Spring-loaded talent
In other "Idol"-related news, "America's Got Talent" executive producer Simon Cowell has found a replacement for host Regis Philbin when the hit variety show returns this summer. The Associated Press reports that the new host for "Talent" will be none other than daytime ringmaster-turned-"Dancing With the Stars" contestant Jerry Springer. Philbin reportedly decided not to renew his hosting duties due to the "heavy travel schedule" involved with the show's tapings in Los Angeles, but Cowell is more than happy with the new choice in host, as he states in a press release obtained by Access Hollywood: "I am absolutely thrilled that Jerry has agreed to host the next season of our show for a number of reasons, he is the perfect person for this show. I wish him (and he is going to need it!) the best of luck."

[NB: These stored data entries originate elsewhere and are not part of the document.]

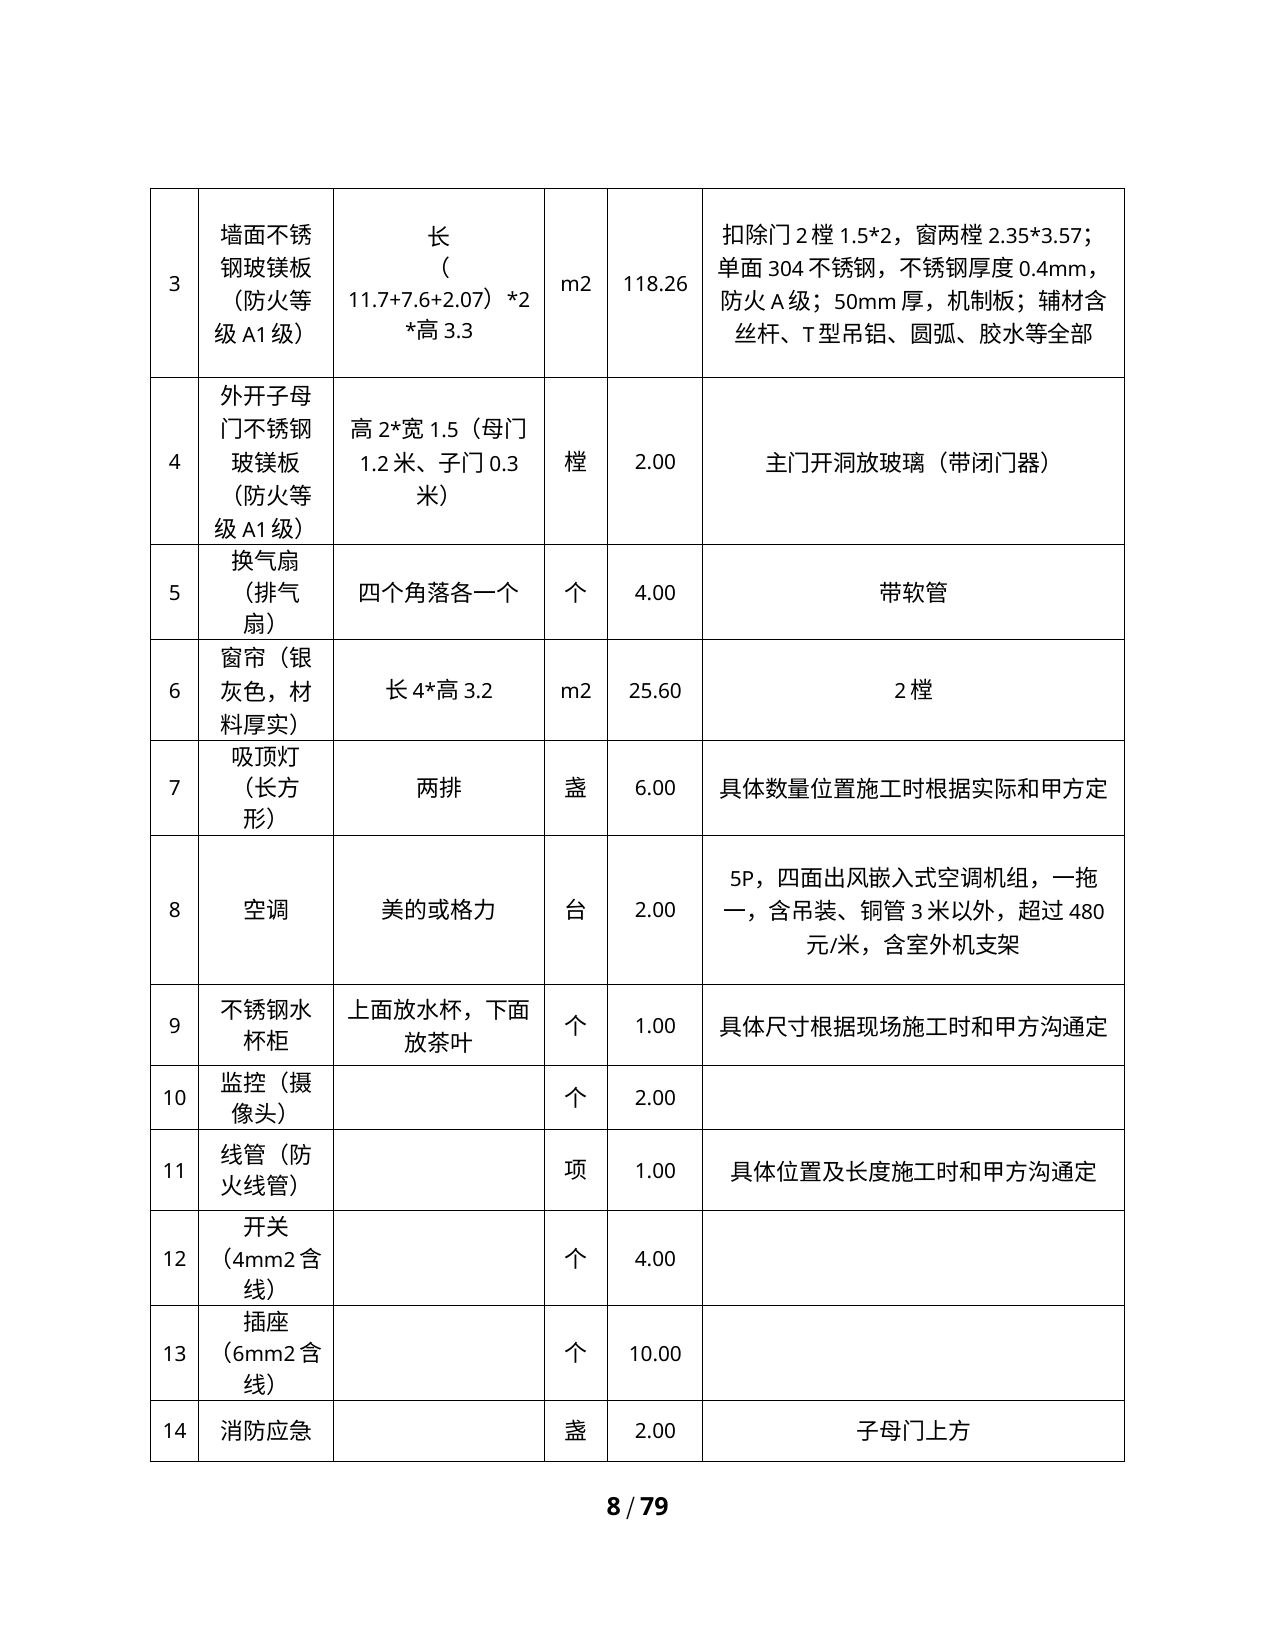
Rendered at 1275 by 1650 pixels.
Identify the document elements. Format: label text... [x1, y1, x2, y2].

table_cell [703, 1306, 1124, 1400]
table_cell 10.00 [608, 1306, 702, 1400]
table_cell 两排 [334, 741, 544, 834]
table_cell 4.00 [608, 545, 702, 639]
table_cell 7 [151, 741, 198, 834]
table_cell 个 [545, 1211, 607, 1305]
table_cell 个 [545, 985, 607, 1065]
table_cell 四个角落各一个 [334, 545, 544, 639]
table_cell 4 [151, 378, 198, 544]
table_cell [334, 1066, 544, 1129]
table_cell 墙面不锈钢玻镁板（防火等级A1级） [199, 189, 333, 377]
table_cell 消防应急灯 [199, 1401, 333, 1461]
table_cell 5 [151, 545, 198, 639]
table_cell 4.00 [608, 1211, 702, 1305]
table_cell 5P，四面出风嵌入式空调机组，一拖一，含吊装、铜管3米以外，超过480元/米，含室外机支架 [703, 836, 1124, 984]
table_cell 扣除门2樘1.5*2，窗两樘2.35*3.57；单面304不锈钢，不锈钢厚度0.4mm，防火A级；50mm厚，机制板；辅材含丝杆、T型吊铝、圆弧、胶水等全部 [703, 189, 1124, 377]
table_cell 上面放水杯，下面放茶叶 [334, 985, 544, 1065]
table_cell 2.00 [608, 836, 702, 984]
table_cell 换气扇（排气扇） [199, 545, 333, 639]
table_cell 外开子母门不锈钢玻镁板（防火等级A1级） [199, 378, 333, 544]
table_cell 2.00 [608, 378, 702, 544]
table_cell 12 [151, 1211, 198, 1305]
table_cell 插座（6mm2含线） [199, 1306, 333, 1400]
table_cell [703, 1066, 1124, 1129]
table_cell 具体位置及长度施工时和甲方沟通定 [703, 1130, 1124, 1210]
table_cell 118.26 [608, 189, 702, 377]
table_cell 1.00 [608, 985, 702, 1065]
table_cell 14 [151, 1401, 198, 1461]
table_cell 监控（摄像头） [199, 1066, 333, 1129]
table_cell 吸顶灯（长方形） [199, 741, 333, 834]
table_cell 6 [151, 640, 198, 740]
table_cell [334, 1401, 544, 1461]
table_cell 个 [545, 1066, 607, 1129]
table_cell 具体数量位置施工时根据实际和甲方定 [703, 741, 1124, 834]
table_cell 2.00 [608, 1401, 702, 1461]
table_cell [334, 1211, 544, 1305]
table_cell 项 [545, 1130, 607, 1210]
table_cell 美的或格力 [334, 836, 544, 984]
table_cell 11 [151, 1130, 198, 1210]
table_cell [334, 1130, 544, 1210]
table_cell 开关（4mm2含线） [199, 1211, 333, 1305]
table_cell 不锈钢水杯柜 [199, 985, 333, 1065]
table_cell 6.00 [608, 741, 702, 834]
table_cell [334, 1306, 544, 1400]
table_cell 高2*宽1.5（母门1.2米、子门0.3米） [334, 378, 544, 544]
table_cell 子母门上方 [703, 1401, 1124, 1461]
table_cell 台 [545, 836, 607, 984]
table_cell 带软管 [703, 545, 1124, 639]
table_cell 樘 [545, 378, 607, 544]
table_cell m2 [545, 640, 607, 740]
table_cell 10 [151, 1066, 198, 1129]
table_cell 2.00 [608, 1066, 702, 1129]
table_cell m2 [545, 189, 607, 377]
table_cell 长（11.7+7.6+2.07）*2*高3.3 [334, 189, 544, 377]
table_cell 13 [151, 1306, 198, 1400]
table_cell 3 [151, 189, 198, 377]
table_cell 2樘 [703, 640, 1124, 740]
table_cell 盏 [545, 741, 607, 834]
table_cell 8 [151, 836, 198, 984]
table_cell 盏 [545, 1401, 607, 1461]
table_cell 长4*高3.2 [334, 640, 544, 740]
table_cell 1.00 [608, 1130, 702, 1210]
table_cell 具体尺寸根据现场施工时和甲方沟通定 [703, 985, 1124, 1065]
table_cell 个 [545, 1306, 607, 1400]
table_cell 个 [545, 545, 607, 639]
table_cell 线管（防火线管） [199, 1130, 333, 1210]
table_cell 主门开洞放玻璃（带闭门器） [703, 378, 1124, 544]
table_cell 25.60 [608, 640, 702, 740]
table_cell 窗帘（银灰色，材料厚实） [199, 640, 333, 740]
table_cell 9 [151, 985, 198, 1065]
table_cell [703, 1211, 1124, 1305]
table_cell 空调 [199, 836, 333, 984]
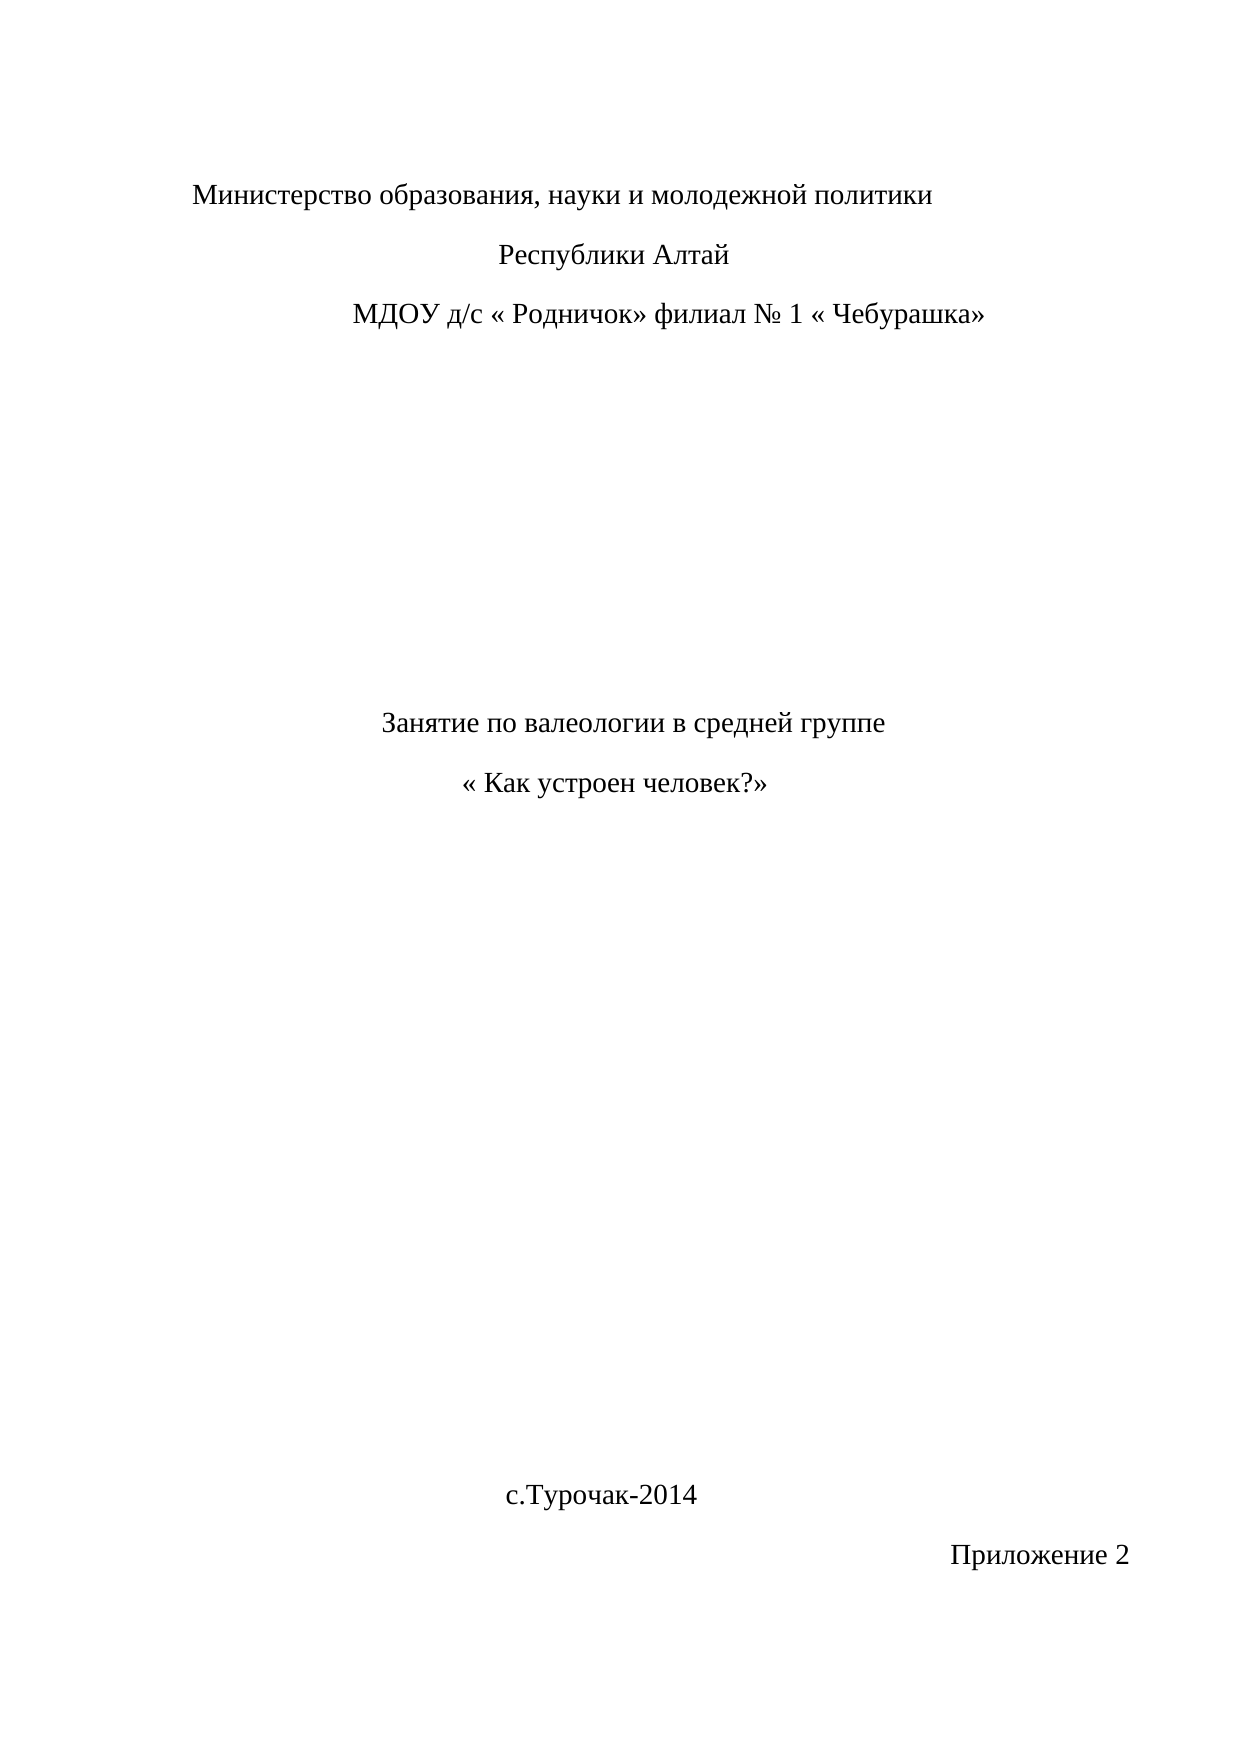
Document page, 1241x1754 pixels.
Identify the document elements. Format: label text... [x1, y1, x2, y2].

text МДОУ д/с « Родничок» филиал № 1 « Чебурашка» [177, 296, 1152, 330]
text с.Турочак-2014 [177, 1477, 1152, 1511]
text Занятие по валеологии в средней группе [177, 706, 1152, 739]
text Приложение 2 [177, 1537, 1152, 1570]
text Министерство образования, науки и молодежной политики [177, 177, 1152, 211]
text Республики Алтай [177, 237, 1152, 270]
text « Как устроен человек?» [177, 765, 1152, 798]
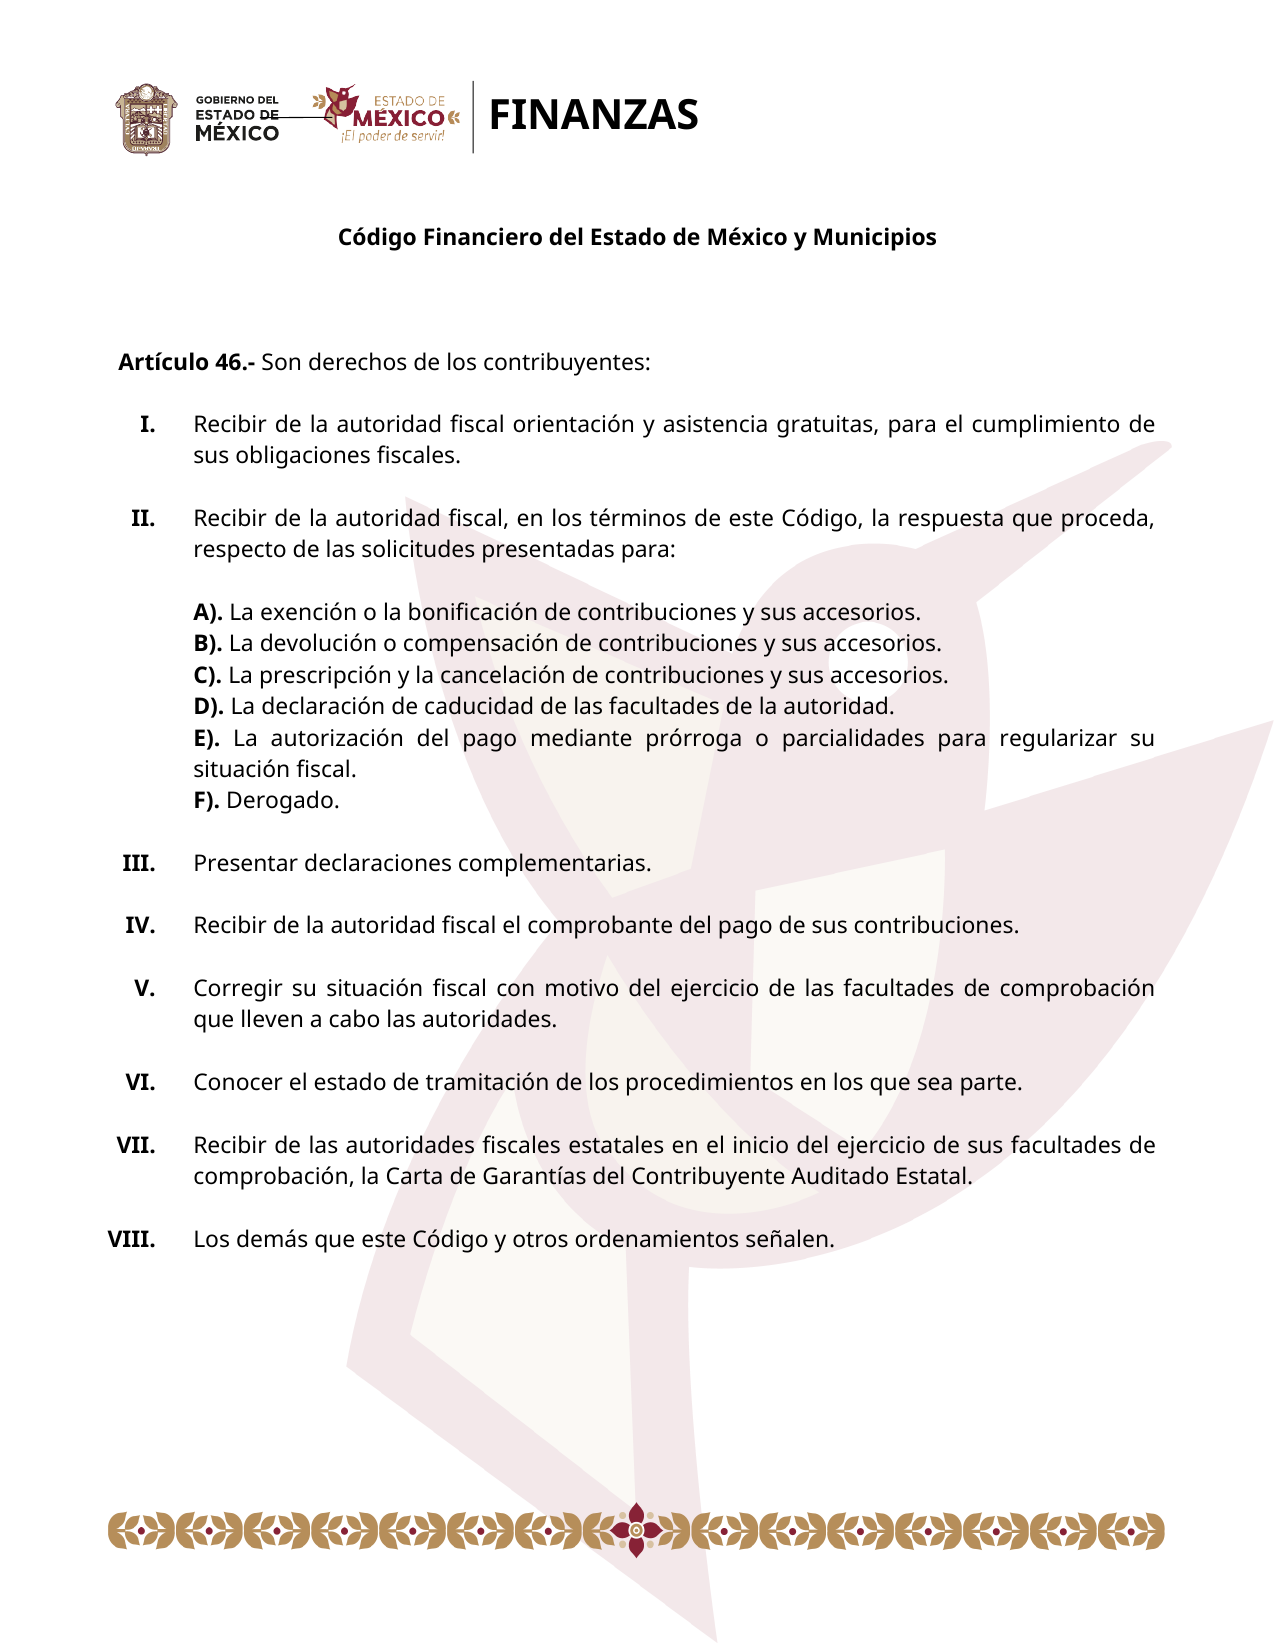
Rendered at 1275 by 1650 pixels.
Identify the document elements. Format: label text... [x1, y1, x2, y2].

No more spandex for Spidey?Another big celebrity looks to be leaving a high-profile job, after months of speculation alluding to the departure. "Spider-Man" star Tobey Maguire told Australia's THE COURIER MAIL that the upcoming "Spider-Man 3" will most likely be his last web-slinging adventure, reports movie news site Dark Horizons. In Australia to promote "The Good German," Maguire confirmed the rumors when he reportedly said, "To me it seems like this is a natural point for the team to break up because we have a lot of story conclusions that were going along for the main characters for the first two movies, and we kind of tie almost everything up for the third movie. It feels like a trilogy to me and it feels like the end."

Boxers or briefs?
After hurting his back filming "Seabiscuit" in 2003, The "Spider-Man" production team had reportedly worried that Tobey Maguire may not have been able to go on playing the popular superhero, and although it turned out fine for the actor to continue, his widely-rumored replacement at the time was going to be Jake Gyllenhaal. Since superheroes are often mocked for their poor fashion sense, which often includes wearing their underwear on the outside of their pants, it only stands to reason that Gyllenhaal would want to be prepared for action if the need arises. Perhaps that's why he was allegedly sighted spending a lot of time scrutinizing various styles of undies by The New York Post's Page Six recently in NYC. "He looked very confused and had a furrowed brow," says a Bloomingdale's clerk, "He was examining undies like an anthropologist in the city's most highly trafficked department store."

As Spider-Man creator Stan Lee would say, "'Nuff said!"